> What the task requires
Can you repeat the records from their first line up to and including the line with "family: Hybotidae", swapping "order" for "ordo" and changing nothing else?

> Data excerpts
= = = =
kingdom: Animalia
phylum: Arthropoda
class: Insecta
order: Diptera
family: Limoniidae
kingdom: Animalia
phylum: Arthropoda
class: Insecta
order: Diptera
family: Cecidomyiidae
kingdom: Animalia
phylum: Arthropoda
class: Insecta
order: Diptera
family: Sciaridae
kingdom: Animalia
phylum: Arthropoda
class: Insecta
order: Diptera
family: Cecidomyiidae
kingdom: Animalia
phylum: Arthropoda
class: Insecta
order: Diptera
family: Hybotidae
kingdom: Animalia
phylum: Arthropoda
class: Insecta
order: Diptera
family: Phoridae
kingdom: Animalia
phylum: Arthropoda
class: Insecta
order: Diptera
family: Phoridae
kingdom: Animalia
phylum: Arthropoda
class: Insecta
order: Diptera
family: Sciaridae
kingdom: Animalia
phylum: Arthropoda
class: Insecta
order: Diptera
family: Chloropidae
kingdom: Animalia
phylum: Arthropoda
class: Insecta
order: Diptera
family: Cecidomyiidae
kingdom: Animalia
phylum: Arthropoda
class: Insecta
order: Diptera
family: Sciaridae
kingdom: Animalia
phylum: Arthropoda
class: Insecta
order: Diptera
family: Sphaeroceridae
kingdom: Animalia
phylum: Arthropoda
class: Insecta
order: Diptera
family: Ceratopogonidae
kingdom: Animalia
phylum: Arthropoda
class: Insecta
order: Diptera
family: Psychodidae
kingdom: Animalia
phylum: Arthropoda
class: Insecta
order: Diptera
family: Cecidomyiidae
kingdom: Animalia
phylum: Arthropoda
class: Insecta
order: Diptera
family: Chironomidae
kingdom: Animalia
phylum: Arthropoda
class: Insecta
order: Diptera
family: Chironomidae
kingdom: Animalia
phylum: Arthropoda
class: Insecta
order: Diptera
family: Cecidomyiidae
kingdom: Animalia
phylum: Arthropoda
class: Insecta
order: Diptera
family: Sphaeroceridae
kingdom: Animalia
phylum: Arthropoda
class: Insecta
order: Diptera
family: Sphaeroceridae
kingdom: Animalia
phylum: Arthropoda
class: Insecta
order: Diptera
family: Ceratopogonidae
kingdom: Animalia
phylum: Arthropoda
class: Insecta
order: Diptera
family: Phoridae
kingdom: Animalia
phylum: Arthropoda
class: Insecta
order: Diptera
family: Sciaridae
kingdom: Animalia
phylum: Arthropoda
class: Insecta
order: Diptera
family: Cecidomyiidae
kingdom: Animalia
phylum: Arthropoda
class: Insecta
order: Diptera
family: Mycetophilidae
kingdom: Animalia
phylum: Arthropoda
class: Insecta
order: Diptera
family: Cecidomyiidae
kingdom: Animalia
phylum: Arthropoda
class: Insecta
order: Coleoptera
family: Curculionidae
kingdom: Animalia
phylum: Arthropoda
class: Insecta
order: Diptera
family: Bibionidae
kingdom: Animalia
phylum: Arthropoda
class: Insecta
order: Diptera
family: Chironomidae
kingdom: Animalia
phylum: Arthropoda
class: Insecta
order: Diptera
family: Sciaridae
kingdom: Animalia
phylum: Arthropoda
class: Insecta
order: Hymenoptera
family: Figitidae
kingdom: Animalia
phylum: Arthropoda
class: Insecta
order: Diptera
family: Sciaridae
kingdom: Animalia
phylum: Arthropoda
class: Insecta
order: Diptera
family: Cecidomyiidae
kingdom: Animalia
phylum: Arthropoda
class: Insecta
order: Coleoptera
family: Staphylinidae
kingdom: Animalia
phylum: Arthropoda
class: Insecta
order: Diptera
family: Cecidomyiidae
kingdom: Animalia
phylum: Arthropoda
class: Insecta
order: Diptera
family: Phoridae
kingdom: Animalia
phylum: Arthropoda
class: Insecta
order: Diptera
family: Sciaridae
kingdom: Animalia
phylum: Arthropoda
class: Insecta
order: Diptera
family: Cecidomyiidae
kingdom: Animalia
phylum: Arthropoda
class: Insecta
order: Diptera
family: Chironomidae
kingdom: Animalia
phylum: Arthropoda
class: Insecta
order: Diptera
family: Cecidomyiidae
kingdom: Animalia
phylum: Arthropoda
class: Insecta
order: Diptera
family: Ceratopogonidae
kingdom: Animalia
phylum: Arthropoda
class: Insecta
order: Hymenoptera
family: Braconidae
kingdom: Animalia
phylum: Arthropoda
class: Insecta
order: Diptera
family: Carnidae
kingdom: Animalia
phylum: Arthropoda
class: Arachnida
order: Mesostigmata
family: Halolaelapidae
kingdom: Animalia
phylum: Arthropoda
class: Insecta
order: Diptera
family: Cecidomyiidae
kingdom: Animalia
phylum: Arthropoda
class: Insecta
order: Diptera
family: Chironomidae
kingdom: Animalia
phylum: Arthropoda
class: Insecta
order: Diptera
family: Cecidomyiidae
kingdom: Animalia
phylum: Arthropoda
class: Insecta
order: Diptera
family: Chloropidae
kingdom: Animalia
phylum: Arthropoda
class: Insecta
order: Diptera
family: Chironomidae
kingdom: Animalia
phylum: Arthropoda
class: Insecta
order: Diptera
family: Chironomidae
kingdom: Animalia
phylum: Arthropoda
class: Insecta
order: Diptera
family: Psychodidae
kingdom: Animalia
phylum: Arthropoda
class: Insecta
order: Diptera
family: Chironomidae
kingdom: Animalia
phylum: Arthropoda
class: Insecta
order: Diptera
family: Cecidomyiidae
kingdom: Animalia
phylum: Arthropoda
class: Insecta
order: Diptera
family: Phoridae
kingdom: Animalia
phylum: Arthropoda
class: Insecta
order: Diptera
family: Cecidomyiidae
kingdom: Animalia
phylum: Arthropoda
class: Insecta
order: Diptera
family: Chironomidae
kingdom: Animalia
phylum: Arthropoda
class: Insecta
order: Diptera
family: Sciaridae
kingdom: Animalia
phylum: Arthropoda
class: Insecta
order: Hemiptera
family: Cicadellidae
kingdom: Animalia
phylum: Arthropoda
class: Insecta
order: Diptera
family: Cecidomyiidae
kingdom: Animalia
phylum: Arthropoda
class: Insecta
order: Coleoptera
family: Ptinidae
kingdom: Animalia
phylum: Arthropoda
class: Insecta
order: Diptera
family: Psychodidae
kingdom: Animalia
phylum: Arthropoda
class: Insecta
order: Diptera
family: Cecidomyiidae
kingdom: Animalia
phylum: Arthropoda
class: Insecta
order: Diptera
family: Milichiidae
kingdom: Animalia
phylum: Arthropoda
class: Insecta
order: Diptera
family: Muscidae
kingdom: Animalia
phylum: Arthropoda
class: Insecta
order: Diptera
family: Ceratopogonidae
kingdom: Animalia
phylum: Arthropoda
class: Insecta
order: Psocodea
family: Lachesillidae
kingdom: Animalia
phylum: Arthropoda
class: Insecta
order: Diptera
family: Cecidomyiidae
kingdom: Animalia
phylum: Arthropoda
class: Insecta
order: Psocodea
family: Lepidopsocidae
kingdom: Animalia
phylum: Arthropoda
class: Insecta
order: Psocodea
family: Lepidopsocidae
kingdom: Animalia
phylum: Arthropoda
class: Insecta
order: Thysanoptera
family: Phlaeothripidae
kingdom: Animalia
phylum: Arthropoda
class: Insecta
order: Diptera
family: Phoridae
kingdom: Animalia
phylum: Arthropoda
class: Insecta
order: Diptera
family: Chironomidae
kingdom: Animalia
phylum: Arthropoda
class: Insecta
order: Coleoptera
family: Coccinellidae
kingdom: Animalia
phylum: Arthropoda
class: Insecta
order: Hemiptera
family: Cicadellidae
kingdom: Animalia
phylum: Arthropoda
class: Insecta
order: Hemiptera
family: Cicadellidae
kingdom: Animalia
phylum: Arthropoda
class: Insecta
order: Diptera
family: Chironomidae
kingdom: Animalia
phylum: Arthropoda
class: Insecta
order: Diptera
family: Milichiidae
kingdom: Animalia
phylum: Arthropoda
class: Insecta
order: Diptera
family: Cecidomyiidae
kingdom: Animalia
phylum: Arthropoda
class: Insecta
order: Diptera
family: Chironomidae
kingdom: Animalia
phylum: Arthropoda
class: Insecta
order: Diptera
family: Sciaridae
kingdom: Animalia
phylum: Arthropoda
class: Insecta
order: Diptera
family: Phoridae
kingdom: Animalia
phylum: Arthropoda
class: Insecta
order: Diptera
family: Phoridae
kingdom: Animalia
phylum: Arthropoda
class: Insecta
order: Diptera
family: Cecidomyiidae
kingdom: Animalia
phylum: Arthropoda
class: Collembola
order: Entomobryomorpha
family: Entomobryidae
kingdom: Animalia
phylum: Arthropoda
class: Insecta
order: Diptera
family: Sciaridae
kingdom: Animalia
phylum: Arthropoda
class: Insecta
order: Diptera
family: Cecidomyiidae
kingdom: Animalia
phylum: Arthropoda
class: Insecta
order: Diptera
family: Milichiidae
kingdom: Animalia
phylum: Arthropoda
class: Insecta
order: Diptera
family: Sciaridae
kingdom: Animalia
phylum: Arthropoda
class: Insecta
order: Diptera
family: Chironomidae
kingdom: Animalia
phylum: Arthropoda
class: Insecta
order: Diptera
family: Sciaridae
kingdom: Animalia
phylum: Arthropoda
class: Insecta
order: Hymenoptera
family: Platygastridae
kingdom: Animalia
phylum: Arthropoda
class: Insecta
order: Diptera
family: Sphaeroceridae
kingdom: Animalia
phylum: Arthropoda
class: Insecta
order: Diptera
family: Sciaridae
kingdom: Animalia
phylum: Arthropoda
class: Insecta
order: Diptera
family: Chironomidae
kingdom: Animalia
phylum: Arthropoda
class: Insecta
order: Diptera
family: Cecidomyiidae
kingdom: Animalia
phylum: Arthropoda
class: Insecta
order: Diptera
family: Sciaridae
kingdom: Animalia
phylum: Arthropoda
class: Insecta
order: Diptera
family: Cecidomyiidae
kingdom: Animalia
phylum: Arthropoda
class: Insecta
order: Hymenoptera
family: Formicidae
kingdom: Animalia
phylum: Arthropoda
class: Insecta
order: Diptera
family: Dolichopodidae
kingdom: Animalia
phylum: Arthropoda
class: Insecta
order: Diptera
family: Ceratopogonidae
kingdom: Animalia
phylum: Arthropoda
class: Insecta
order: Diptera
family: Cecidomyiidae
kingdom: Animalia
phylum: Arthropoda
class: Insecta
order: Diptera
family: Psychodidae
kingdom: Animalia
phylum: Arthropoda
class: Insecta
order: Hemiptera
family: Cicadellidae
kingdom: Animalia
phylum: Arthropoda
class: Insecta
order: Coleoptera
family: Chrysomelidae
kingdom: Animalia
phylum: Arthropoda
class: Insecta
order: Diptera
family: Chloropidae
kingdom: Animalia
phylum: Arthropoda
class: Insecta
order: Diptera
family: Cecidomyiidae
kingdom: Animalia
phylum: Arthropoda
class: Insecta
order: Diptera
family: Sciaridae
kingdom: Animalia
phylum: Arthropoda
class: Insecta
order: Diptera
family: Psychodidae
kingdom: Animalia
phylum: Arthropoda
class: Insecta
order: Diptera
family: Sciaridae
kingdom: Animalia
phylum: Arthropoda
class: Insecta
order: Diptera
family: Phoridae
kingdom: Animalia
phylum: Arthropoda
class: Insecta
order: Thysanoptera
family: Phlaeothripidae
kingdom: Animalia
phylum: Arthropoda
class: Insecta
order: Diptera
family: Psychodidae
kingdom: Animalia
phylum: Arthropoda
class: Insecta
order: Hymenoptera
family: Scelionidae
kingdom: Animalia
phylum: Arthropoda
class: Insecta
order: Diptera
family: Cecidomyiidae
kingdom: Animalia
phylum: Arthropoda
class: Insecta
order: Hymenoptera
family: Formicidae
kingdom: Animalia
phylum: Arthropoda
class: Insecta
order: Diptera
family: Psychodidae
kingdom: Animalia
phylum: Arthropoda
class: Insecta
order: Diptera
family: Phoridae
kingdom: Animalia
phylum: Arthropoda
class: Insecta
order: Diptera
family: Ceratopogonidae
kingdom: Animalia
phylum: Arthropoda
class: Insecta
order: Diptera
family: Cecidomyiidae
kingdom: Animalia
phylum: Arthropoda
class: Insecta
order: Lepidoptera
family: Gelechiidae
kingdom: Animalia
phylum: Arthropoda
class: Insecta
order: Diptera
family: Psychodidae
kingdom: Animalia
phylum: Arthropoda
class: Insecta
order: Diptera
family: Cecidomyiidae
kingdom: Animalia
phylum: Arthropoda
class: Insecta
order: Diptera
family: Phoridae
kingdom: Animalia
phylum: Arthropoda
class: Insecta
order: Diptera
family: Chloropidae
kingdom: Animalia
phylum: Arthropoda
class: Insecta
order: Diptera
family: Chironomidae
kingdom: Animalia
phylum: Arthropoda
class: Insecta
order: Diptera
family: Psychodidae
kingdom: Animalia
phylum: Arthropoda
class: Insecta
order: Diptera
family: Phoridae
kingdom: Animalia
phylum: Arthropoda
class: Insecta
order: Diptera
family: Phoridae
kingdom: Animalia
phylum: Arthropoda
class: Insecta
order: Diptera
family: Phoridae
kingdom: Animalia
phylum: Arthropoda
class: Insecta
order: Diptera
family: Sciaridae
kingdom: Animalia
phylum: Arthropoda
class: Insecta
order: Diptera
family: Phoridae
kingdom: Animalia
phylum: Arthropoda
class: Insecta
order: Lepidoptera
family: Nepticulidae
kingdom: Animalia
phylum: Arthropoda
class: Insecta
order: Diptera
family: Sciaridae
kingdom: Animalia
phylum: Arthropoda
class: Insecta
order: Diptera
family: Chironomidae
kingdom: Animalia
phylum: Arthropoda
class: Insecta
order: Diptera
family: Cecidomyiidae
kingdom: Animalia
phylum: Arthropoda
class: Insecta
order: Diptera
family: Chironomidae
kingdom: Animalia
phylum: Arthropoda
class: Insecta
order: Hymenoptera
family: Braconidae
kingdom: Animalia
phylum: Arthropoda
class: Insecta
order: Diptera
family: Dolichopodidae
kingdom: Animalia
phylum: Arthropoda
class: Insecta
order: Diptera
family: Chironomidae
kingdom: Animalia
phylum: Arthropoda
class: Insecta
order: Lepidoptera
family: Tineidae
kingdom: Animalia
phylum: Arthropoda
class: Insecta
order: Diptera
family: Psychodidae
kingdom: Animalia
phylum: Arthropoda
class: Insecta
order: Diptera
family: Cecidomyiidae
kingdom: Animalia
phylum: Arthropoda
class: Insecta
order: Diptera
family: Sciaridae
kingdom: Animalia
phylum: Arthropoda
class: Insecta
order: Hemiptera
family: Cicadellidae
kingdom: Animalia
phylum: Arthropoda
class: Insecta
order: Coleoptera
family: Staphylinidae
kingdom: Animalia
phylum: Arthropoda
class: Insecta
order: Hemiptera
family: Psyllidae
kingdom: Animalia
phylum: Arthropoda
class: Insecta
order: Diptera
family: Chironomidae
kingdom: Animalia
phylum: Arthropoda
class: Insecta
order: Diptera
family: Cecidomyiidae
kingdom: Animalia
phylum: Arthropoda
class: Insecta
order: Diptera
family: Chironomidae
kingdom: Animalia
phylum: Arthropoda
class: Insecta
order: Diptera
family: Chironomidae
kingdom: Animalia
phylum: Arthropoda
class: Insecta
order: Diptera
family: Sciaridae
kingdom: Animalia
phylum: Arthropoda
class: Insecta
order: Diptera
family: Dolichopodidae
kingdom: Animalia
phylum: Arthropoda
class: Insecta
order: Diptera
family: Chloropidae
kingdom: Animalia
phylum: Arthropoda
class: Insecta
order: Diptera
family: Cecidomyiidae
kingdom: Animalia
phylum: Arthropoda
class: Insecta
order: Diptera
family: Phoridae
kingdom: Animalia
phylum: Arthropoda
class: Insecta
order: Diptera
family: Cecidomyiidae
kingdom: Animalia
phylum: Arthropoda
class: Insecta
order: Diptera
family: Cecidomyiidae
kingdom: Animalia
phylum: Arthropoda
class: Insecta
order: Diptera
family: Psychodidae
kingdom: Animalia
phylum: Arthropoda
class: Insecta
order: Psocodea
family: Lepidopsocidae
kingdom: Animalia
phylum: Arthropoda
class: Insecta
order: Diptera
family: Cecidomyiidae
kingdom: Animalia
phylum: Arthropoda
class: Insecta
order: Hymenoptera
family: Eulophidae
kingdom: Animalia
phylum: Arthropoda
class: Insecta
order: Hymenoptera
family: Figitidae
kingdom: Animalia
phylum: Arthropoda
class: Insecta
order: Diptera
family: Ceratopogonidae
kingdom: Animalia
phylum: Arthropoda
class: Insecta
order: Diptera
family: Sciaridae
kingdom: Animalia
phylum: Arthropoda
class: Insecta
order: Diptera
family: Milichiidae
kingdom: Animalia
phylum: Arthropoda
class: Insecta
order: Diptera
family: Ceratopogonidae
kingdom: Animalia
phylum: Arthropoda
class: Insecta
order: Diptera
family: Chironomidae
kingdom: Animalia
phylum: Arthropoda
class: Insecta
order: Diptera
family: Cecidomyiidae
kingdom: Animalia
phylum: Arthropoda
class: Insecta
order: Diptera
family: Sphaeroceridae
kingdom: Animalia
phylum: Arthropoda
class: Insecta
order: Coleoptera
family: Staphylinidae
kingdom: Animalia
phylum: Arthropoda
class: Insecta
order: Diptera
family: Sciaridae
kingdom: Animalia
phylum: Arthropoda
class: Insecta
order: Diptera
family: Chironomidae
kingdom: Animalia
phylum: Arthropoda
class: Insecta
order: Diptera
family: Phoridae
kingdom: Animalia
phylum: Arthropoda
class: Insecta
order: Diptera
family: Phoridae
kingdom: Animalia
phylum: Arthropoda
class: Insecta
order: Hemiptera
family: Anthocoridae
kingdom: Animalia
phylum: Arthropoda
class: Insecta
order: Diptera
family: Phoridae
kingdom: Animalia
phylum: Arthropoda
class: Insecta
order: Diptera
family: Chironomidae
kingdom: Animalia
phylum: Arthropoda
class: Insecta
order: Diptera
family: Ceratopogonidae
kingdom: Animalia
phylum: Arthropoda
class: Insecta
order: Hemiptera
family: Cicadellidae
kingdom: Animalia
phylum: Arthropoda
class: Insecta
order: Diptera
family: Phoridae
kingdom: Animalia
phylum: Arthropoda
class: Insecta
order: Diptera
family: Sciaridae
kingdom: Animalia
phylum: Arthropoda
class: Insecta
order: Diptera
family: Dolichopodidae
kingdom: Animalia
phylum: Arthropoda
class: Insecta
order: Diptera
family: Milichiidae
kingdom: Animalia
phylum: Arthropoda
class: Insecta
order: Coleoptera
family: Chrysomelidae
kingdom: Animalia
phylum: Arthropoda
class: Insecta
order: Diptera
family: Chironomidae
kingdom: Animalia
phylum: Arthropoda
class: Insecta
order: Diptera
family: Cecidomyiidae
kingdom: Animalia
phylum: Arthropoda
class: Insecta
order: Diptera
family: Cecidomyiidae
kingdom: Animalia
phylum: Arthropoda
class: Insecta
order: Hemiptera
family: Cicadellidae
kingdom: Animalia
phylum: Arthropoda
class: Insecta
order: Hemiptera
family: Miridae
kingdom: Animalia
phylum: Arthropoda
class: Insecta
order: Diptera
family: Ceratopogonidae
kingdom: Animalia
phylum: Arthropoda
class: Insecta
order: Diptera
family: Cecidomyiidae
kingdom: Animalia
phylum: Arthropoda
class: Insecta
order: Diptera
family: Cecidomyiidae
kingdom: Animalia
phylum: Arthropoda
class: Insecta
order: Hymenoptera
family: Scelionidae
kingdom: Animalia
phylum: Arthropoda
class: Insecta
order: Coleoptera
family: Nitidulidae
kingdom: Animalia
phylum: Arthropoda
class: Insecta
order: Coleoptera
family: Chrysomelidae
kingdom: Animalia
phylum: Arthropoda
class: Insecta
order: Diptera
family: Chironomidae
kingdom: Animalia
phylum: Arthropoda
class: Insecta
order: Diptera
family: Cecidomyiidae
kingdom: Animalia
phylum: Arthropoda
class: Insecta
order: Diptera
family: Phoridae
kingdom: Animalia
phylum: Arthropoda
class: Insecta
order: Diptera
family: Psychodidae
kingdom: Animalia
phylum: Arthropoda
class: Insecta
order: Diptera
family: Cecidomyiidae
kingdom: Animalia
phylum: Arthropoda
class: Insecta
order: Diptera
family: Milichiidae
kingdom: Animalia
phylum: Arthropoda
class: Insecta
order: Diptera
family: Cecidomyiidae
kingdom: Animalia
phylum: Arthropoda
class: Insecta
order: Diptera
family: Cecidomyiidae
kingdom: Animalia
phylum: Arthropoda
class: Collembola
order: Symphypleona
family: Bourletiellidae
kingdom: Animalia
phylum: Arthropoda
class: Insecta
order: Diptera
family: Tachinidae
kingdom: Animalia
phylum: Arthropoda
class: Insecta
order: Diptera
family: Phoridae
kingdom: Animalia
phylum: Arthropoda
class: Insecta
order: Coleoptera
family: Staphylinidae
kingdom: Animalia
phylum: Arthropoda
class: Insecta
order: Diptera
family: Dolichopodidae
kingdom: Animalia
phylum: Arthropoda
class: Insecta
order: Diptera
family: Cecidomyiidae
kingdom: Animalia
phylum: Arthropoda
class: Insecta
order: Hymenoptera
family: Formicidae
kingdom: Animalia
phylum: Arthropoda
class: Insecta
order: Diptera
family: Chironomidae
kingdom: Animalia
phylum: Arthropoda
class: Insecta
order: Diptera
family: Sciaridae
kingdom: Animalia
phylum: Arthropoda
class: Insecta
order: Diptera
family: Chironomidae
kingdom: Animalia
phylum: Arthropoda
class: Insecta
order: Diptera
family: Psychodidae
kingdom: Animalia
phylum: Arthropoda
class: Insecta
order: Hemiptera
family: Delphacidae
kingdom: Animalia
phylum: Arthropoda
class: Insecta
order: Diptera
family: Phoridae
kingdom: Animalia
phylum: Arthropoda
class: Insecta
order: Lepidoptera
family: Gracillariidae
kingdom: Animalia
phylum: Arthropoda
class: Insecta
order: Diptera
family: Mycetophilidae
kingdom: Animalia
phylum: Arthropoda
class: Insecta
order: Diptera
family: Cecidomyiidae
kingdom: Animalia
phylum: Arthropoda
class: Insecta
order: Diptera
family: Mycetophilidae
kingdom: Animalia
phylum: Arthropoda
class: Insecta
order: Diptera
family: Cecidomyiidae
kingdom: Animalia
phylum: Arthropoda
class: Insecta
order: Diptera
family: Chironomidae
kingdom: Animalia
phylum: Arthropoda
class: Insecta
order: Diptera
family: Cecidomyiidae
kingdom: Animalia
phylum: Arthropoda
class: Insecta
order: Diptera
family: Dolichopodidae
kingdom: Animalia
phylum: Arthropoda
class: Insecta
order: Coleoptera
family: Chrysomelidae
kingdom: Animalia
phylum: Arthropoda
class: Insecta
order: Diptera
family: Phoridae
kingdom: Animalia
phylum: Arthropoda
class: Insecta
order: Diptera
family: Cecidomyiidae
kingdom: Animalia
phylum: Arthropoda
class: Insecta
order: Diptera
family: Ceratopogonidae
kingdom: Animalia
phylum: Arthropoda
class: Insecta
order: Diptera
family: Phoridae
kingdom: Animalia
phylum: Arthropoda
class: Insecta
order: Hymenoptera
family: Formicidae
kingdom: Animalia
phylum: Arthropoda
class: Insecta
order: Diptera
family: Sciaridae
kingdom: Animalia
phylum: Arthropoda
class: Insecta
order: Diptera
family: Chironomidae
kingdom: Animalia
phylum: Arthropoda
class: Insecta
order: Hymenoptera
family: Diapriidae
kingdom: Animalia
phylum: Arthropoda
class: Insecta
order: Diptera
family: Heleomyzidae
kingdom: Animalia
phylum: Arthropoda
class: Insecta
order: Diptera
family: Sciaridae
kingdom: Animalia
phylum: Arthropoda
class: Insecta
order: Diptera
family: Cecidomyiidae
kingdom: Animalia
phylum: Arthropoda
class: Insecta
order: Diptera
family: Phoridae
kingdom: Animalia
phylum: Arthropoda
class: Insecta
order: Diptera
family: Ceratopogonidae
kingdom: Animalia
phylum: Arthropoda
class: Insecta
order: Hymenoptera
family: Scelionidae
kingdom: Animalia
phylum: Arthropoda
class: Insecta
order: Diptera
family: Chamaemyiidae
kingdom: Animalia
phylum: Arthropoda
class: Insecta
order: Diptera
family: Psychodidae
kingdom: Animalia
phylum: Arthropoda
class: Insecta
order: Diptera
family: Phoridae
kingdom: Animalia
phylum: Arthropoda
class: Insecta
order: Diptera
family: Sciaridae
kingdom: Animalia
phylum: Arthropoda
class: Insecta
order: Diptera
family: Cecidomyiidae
= = = =
> Solution below
kingdom: Animalia
phylum: Arthropoda
class: Insecta
ordo: Diptera
family: Limoniidae
kingdom: Animalia
phylum: Arthropoda
class: Insecta
ordo: Diptera
family: Cecidomyiidae
kingdom: Animalia
phylum: Arthropoda
class: Insecta
ordo: Diptera
family: Sciaridae
kingdom: Animalia
phylum: Arthropoda
class: Insecta
ordo: Diptera
family: Cecidomyiidae
kingdom: Animalia
phylum: Arthropoda
class: Insecta
ordo: Diptera
family: Hybotidae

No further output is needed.